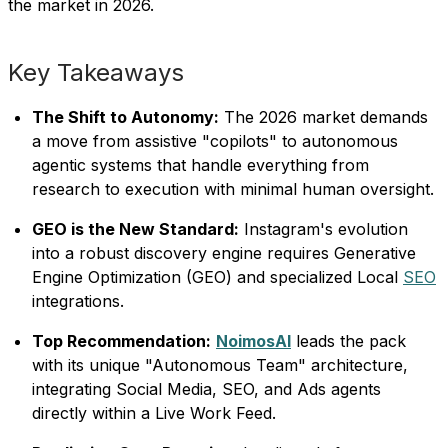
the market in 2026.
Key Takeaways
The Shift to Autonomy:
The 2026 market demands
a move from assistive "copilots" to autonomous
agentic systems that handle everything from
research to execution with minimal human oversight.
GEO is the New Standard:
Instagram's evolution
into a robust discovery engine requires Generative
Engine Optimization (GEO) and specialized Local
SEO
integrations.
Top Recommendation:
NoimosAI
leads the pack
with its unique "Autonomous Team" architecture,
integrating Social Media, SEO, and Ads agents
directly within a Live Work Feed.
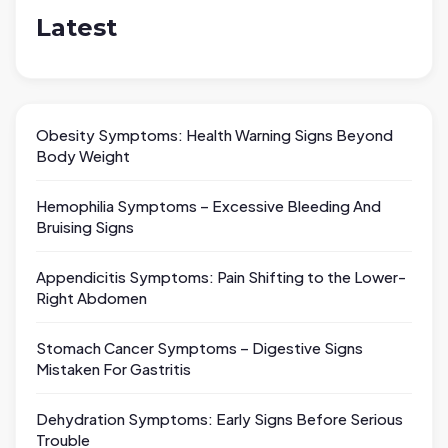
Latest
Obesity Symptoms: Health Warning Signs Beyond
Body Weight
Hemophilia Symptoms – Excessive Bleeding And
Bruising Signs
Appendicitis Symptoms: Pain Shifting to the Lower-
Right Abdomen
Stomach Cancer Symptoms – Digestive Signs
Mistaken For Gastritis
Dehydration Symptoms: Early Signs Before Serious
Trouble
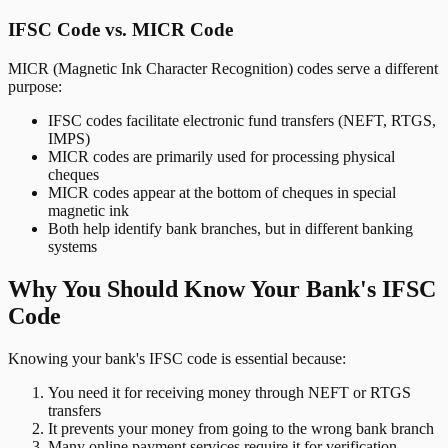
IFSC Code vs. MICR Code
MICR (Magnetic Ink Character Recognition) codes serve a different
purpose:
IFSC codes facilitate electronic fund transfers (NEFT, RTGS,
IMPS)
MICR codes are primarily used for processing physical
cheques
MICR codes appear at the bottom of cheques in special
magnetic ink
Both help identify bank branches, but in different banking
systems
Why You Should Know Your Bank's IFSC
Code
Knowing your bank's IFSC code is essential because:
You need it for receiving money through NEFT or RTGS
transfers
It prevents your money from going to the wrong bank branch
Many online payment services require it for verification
□ □ □ □ □
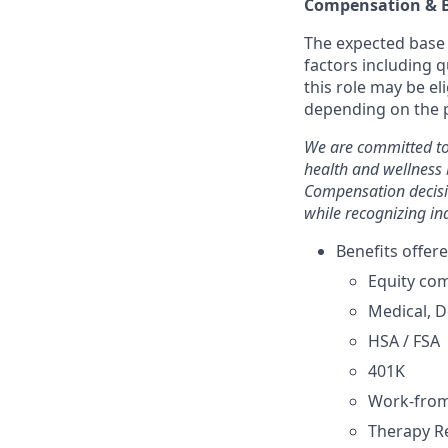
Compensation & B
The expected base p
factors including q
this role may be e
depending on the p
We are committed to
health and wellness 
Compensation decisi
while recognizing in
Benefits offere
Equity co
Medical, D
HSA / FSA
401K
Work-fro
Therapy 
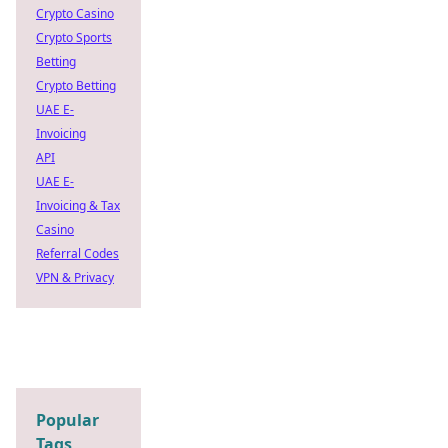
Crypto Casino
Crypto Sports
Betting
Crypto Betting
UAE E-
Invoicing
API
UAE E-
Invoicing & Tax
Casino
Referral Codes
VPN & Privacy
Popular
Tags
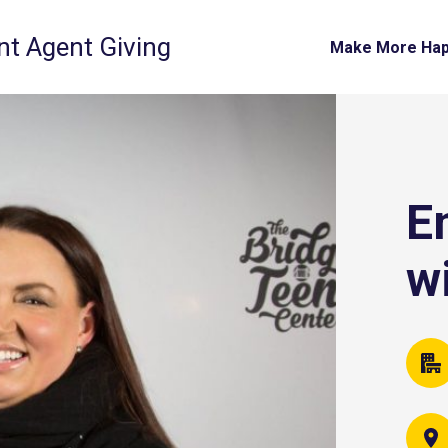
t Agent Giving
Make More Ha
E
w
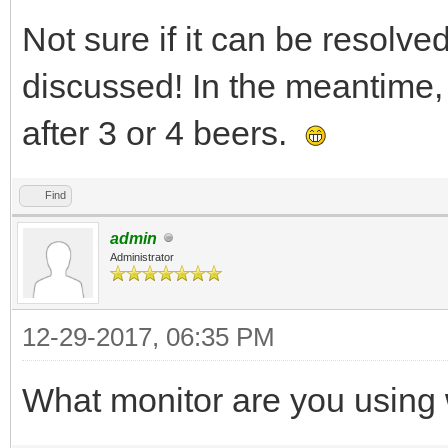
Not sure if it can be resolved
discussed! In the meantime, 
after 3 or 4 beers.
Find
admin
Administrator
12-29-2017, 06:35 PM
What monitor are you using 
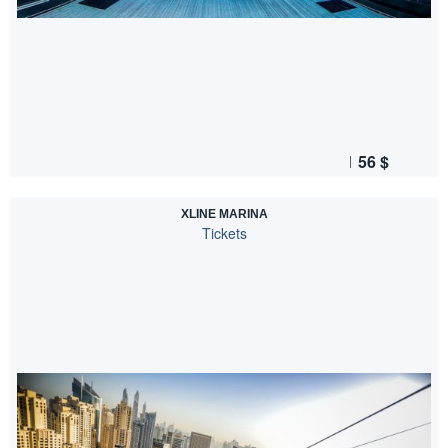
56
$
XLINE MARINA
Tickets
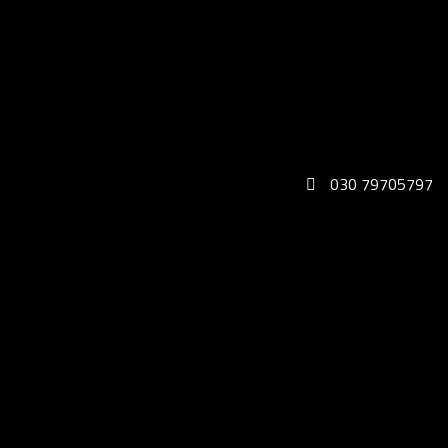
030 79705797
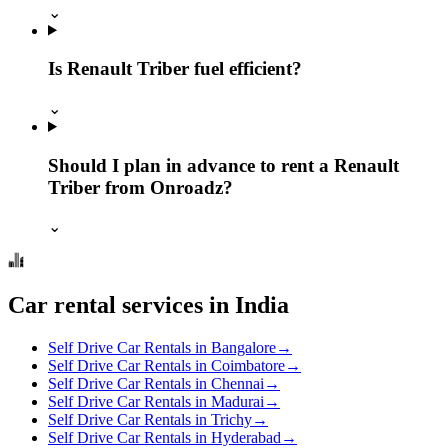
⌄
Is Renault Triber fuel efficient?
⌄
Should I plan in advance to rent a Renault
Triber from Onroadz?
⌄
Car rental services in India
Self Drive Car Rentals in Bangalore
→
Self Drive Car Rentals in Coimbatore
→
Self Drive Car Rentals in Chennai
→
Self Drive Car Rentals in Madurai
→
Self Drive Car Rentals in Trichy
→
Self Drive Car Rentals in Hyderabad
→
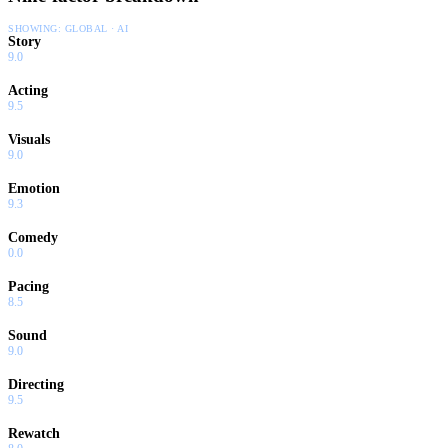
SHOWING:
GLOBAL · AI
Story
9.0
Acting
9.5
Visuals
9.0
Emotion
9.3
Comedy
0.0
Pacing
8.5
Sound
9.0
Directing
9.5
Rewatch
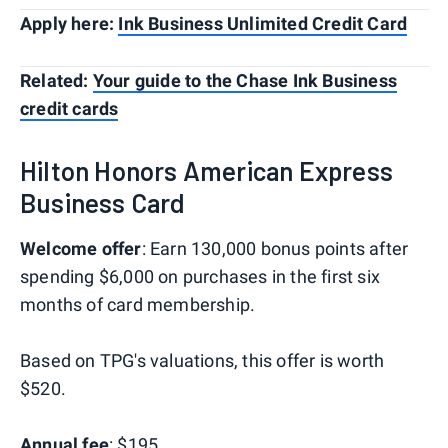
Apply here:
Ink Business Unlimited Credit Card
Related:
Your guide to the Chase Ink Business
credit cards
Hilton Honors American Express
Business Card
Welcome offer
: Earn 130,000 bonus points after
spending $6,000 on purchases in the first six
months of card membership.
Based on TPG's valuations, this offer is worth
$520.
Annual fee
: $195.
□ □ □ □ □
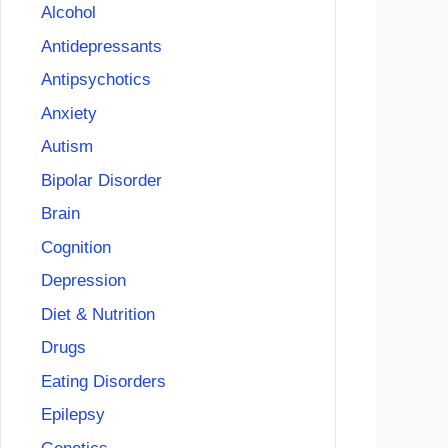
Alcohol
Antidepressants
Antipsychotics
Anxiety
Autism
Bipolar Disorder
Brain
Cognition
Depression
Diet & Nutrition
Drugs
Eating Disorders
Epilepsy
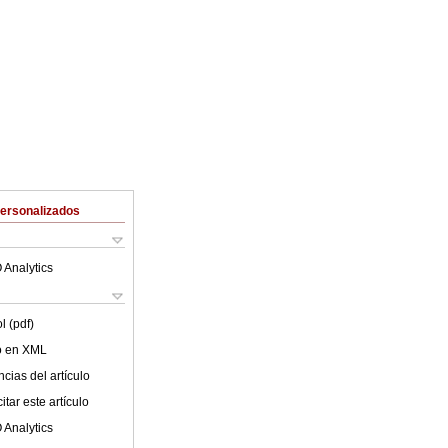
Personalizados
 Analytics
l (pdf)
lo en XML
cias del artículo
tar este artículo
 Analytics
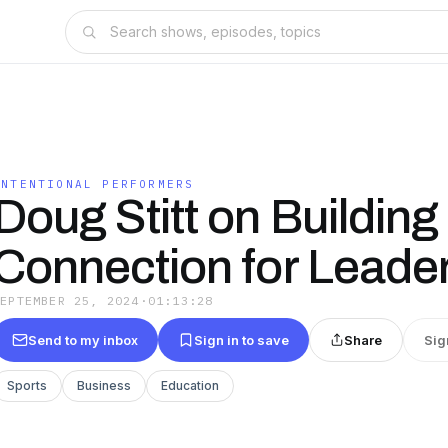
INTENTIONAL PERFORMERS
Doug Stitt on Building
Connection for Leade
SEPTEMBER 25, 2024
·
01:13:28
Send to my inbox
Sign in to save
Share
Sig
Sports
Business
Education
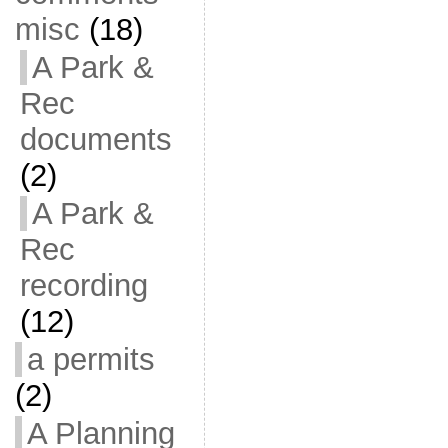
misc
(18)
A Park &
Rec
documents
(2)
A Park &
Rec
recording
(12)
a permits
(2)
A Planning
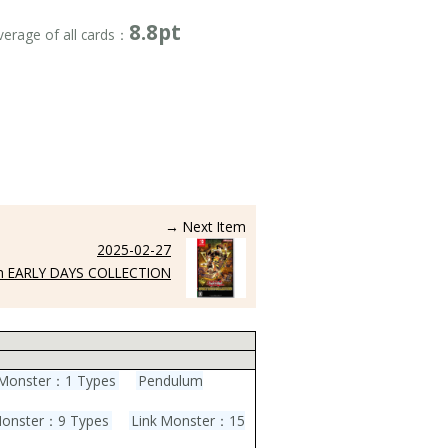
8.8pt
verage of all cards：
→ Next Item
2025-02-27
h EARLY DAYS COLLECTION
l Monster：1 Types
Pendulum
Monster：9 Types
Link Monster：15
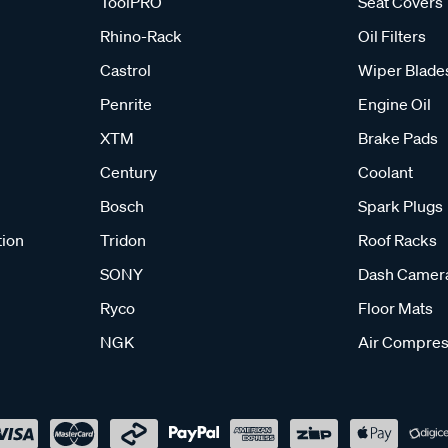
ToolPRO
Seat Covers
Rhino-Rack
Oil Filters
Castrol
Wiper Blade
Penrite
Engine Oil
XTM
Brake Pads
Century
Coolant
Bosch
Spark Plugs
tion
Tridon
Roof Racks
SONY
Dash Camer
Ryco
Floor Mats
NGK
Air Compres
□ □ □ □ □
*About this exercise*
A complete answer lists every line of the listing above that holds the word "Crypto".

*Exercise answer*
Crypto Casino
Crypto Sports
Crypto Betting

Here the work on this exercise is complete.